Lines to return, exactly: from the line with "middle tip: (92, 118)" to the line with "pinky tip: (127, 117)" in the entries below, both included.

■ GIVEN INFORMATION ■

_ _ _

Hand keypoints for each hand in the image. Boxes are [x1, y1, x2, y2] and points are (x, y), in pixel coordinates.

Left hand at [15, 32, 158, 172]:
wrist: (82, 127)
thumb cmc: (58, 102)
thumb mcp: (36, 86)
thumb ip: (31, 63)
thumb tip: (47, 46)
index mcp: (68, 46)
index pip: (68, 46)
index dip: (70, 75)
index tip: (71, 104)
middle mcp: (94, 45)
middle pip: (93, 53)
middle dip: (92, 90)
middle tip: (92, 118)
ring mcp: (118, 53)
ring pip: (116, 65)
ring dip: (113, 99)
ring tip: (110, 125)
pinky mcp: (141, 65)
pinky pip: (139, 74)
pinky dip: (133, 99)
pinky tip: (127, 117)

_ _ _

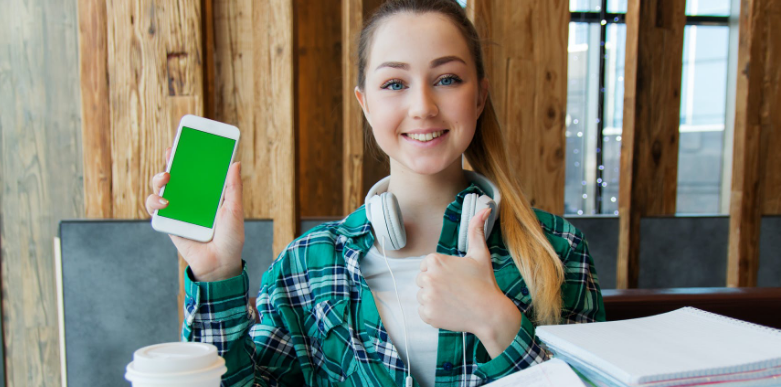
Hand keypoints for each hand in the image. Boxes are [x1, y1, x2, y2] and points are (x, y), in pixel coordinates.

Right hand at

_ _ _

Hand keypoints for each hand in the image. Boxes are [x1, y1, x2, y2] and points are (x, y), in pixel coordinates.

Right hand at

_ _ _

■ EXERCISE OUTPUT ■
middle tip: (92, 118)
ring mcp: (118, 53)
ring pip: (116, 65)
ring dip: (113, 99)
ring tip: (110, 125)
pinky mcp: (141, 65)
pinky pip: (139, 74)
pinky dip: (133, 99)
pinky tip: (127, 117)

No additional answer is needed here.